Associated Builders and Contractors (ABC) forecasts a slowdown of growth in the U.S. commercial and industrial construction industries in 2017. While contractors are vulnerable to rising commodity prices and potential interest rate increases in 2017, the middling consumer-led recovery should still lead to modest growth in construction spending and employment.

“The U.S. economy continues to expand amid a weak global economy and, despite risks to the construction industry, nonresidential spending should expand 3.5 percent in 2017,” said ABC Chief Economist Anirban Basu. “For more than two years, the Federal Reserve has been able to focus heavily on stimulating economic growth and moving the nation toward full employment. However, as commodity prices, including energy prices, firm up and labor costs march higher, the Federal Reserve will need to be more concerned about rising inflation expectations going forward. Associated increases in interest rates could have significantly negative impacts on certain asset prices, including stocks, bonds, commercial real estate and apartment buildings.

“Contractors also should be prepared for increases in commodity prices, which could translate into further stagnation in construction spending volumes if the purchasers of construction services are not prepared for related cost increases,” warned Basu. “Additionally, data from the U.S. Bureau of Labor Statistics indicate that construction job openings stand at a 10-year high and that average hourly earnings for construction workers rose above $28 per hour in 2016. The demand for construction workers is positioned to remain high and is likely to increase already significant wage pressures.

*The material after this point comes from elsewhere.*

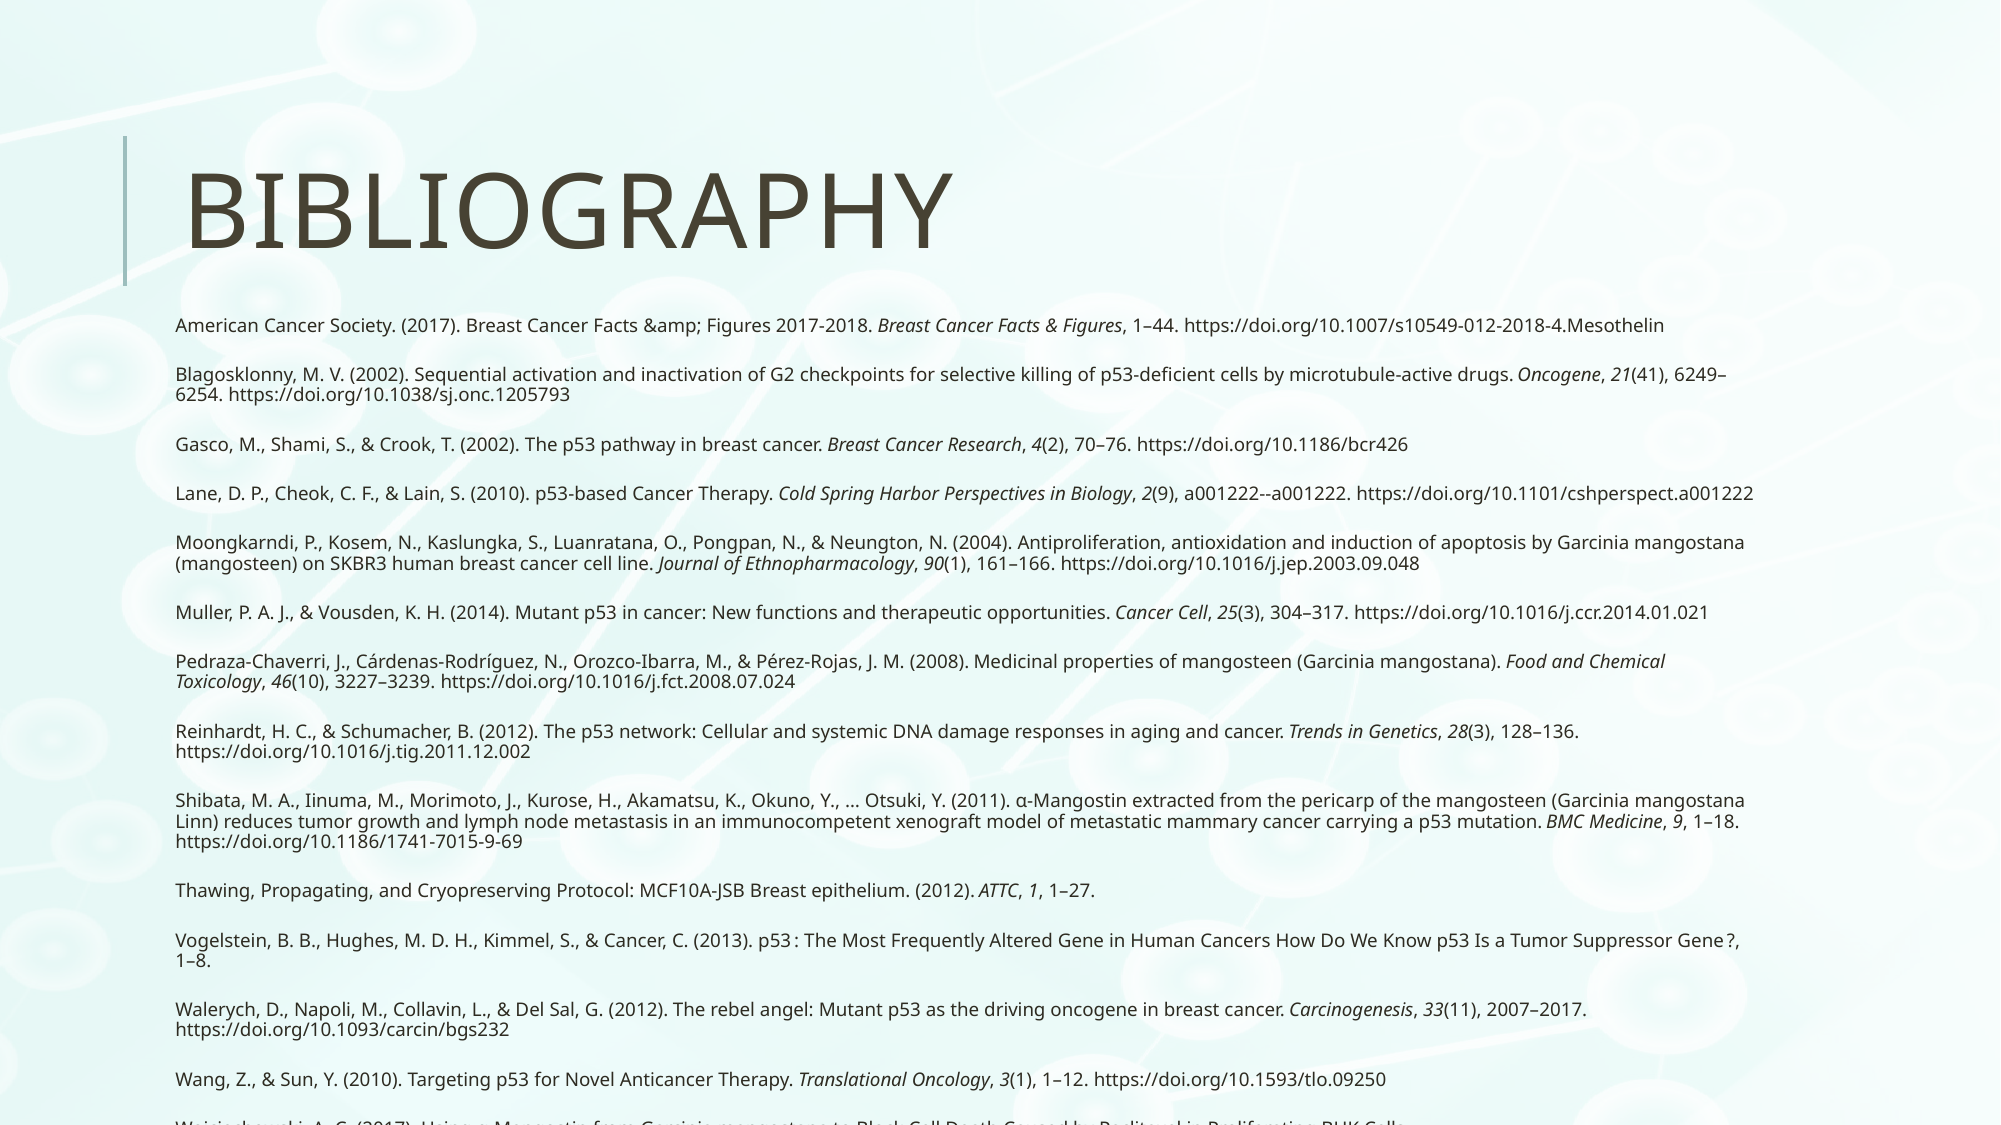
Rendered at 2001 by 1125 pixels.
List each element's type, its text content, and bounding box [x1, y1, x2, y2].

title Bibliography [168, 96, 1763, 308]
list American Cancer Society. (2017). Breast Cancer Facts &amp; Figures 2017-2018. Breast Cancer Facts & Figures, 1–44. https://doi.org/10.1007/s10549-012-2018-4.Mesothelin Blagosklonny, M. V. (2002). Sequential activation and inactivation of G2 checkpoints for selective killing of p53-deficient cells by microtubule-active drugs. Oncogene, 21(41), 6249–6254. https://doi.org/10.1038/sj.onc.1205793 Gasco, M., Shami, S., & Crook, T. (2002). The p53 pathway in breast cancer. Breast Cancer Research, 4(2), 70–76. https://doi.org/10.1186/bcr426 Lane, D. P., Cheok, C. F., & Lain, S. (2010). p53-based Cancer Therapy. Cold Spring Harbor Perspectives in Biology, 2(9), a001222--a001222. https://doi.org/10.1101/cshperspect.a001222 Moongkarndi, P., Kosem, N., Kaslungka, S., Luanratana, O., Pongpan, N., & Neungton, N. (2004). Antiproliferation, antioxidation and induction of apoptosis by Garcinia mangostana (mangosteen) on SKBR3 human breast cancer cell line. Journal of Ethnopharmacology, 90(1), 161–166. https://doi.org/10.1016/j.jep.2003.09.048 Muller, P. A. J., & Vousden, K. H. (2014). Mutant p53 in cancer: New functions and therapeutic opportunities. Cancer Cell, 25(3), 304–317. https://doi.org/10.1016/j.ccr.2014.01.021 Pedraza-Chaverri, J., Cárdenas-Rodríguez, N., Orozco-Ibarra, M., & Pérez-Rojas, J. M. (2008). Medicinal properties of mangosteen (Garcinia mangostana). Food and Chemical Toxicology, 46(10), 3227–3239. https://doi.org/10.1016/j.fct.2008.07.024 Reinhardt, H. C., & Schumacher, B. (2012). The p53 network: Cellular and systemic DNA damage responses in aging and cancer. Trends in Genetics, 28(3), 128–136. https://doi.org/10.1016/j.tig.2011.12.002 Shibata, M. A., Iinuma, M., Morimoto, J., Kurose, H., Akamatsu, K., Okuno, Y., … Otsuki, Y. (2011). α-Mangostin extracted from the pericarp of the mangosteen (Garcinia mangostana Linn) reduces tumor growth and lymph node metastasis in an immunocompetent xenograft model of metastatic mammary cancer carrying a p53 mutation. BMC Medicine, 9, 1–18. https://doi.org/10.1186/1741-7015-9-69 Thawing, Propagating, and Cryopreserving Protocol: MCF10A-JSB Breast epithelium. (2012). ATTC, 1, 1–27. Vogelstein, B. B., Hughes, M. D. H., Kimmel, S., & Cancer, C. (2013). p53 : The Most Frequently Altered Gene in Human Cancers How Do We Know p53 Is a Tumor Suppressor Gene ?, 1–8. Walerych, D., Napoli, M., Collavin, L., & Del Sal, G. (2012). The rebel angel: Mutant p53 as the driving oncogene in breast cancer. Carcinogenesis, 33(11), 2007–2017. https://doi.org/10.1093/carcin/bgs232 Wang, Z., & Sun, Y. (2010). Targeting p53 for Novel Anticancer Therapy. Translational Oncology, 3(1), 1–12. https://doi.org/10.1593/tlo.09250 Wojciechowski, A. C. (2017). Using α-Mangostin from Garcinia mangostana to Block Cell Death Caused by Paclitaxel in Proliferating BHK Cells. [168, 308, 1763, 969]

“However, there is a bullish scenario,” said Basu. “According to the Bureau of Economic Analysis, the average age of all fixed assets, including structures such as factories and hospitals, stands at 23 years—the oldest on record tracing back to 1925—and there is a collective awareness among American enterprises that they will need to replace much of their capital stock in future years. In addition, now rising energy prices could produce more investment and rising earnings—potentially translating into better support for asset prices, ongoing hiring and consumer spending.

“Despite some headwinds, many construction firms continue to report that they remain busy and ABC’s most recent Construction Confidence Index revealed that while construction firm leaders are not quite as confident as they were in prior quarters, most continue to expect growth in sales, margins and staffing levels,” concluded Basu.

Basu’s full forecast is available in the December issue of ABC’s Construction Executive magazine, along with the regional outlook for commercial and industrial construction by Dr. Bernard Markstein, president and chief economist of Markstein Advisors, who conducts state-level economic analysis for ABC.